La Gimnasia Rítmica se presentó en Rosario, en una nueva edición del Nacional de Clubes; Estudiantil Porteño fue con una nutrida concurrencia de gimnastas, con buenos resultados, donde sin dudas uno de los más sobresalientes fue el tercer puesto de Martina Espejo, que la clasificó al Sudamericano que se efectuará en Colombia.

Ya retornada junto a sus compañeras y profes, en la noche semanal se toma un tiempo en su casa, donde vive con sus padres Iván y Vanesa y su hermana menor Azul, en Caseros.

“Para mi, ir a Rosario con esta meta de dar mi mejor competencia posible y mostrar el esfuerzo de todos los días, representando al club donde yo voy a entrenar desde chica, es muy lindo. Fue una experiencia diferente y si,me gustó mucho. Estar en un hotel con mis compañeras , conocer a chicas de otros lugares ,estar en un club nuevo, el viaje en micro con el equipo de gimnasia y la experiencia de ir a otra provincia, son situaciones que me gustaron, además de poder competir”, señala la pequeña de 13 años, quien cursa el segundo año de la secundaria en el Colegio Abate José Rey.

Al momento de presentar sus rutinas, expresa:

“En el torneo estuve tranquila, pensando lo que debía hacer. Cuando me iban a premiar estaba un poco nerviosa, clasificaban las tres primeras y bueno, salí tercera en la sumatoria de mis tres rutinas (pelota ,masas y cinta). Estas rutinas las usé unas cinco veces en otros torneos, pero las vengo practicando desde febrero de este año”.

Una vez confirmada la posición final, y por consiguiente, el pasaje a competir en el Sudamericano, la invasión de sentimientos.

“Pura felicidad, no lo podía creer, estaba a punto de llorar de la emoción”, admite.

Y ahora, la posibilidad deportiva de inscribir su nombre en una competencia internacional.

“Mi idea es continuar entrenando como el primer día, sería un sueño ir a Colombia, siempre dependiendo de los costos del mismo. Pero desde ya estoy muy feliz”, afirma.

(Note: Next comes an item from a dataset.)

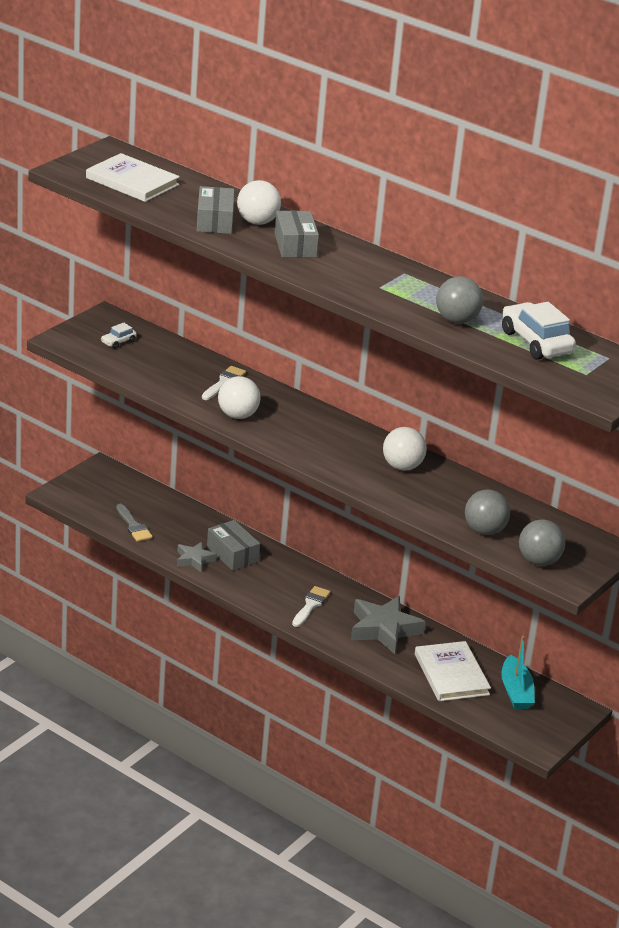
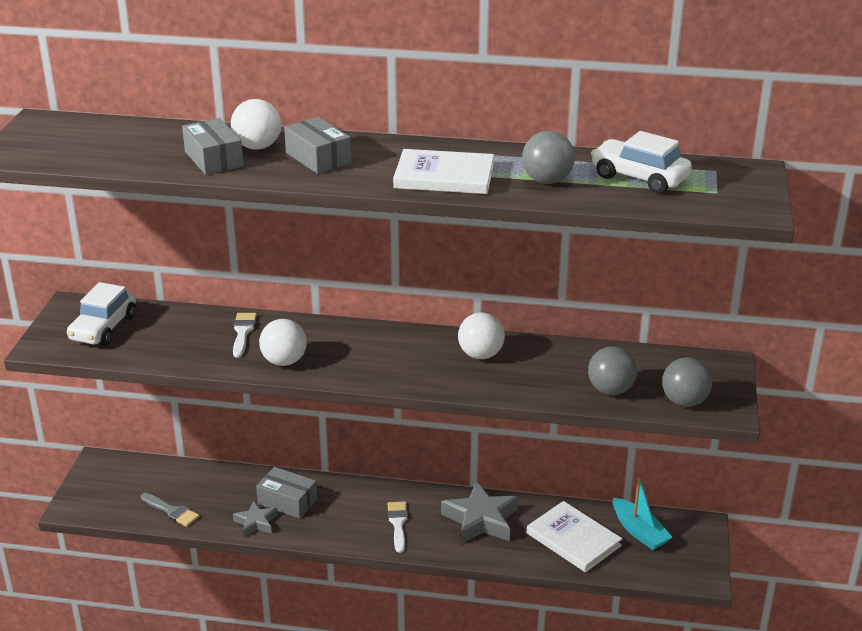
camera: 25 degrees left, 0 degrees up
(118, 342) = (103, 328): white car -> white car, size x2.04
(132, 181) = (89, 145): white book -> white book (444, 176)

A pesar de su corta edad, tiene experiencia en haber practicado Rítmica ya en una entidad anterior a su arribo a Porteño.

“Empecé a hacer gimnasia artística en el Sitas, porque mis papas trabajaban y trabajan ahí. Después dejé porque no me daban los horarios, y aparte me gustaba mucho bailar. Como mis papás también trabajaban y trabajan en el Estudiantil Porteño, me anotaron en gimnasia rítmica y así comencé hasta hoy”, comenta.

Y la reflexión final sobre lo que representa esta actividad en su vida.

“Significa mucho, es una actividad a la que entrego todo; le pongo mucho amor, mucho esfuerzo. Creo que mi sueño es llegar a un panamericano en algún momento”, afirma ilusionada.

Martina Espejo, otra jovencita de la factoría de campeonas que entrega la Gimnasia Rítmica.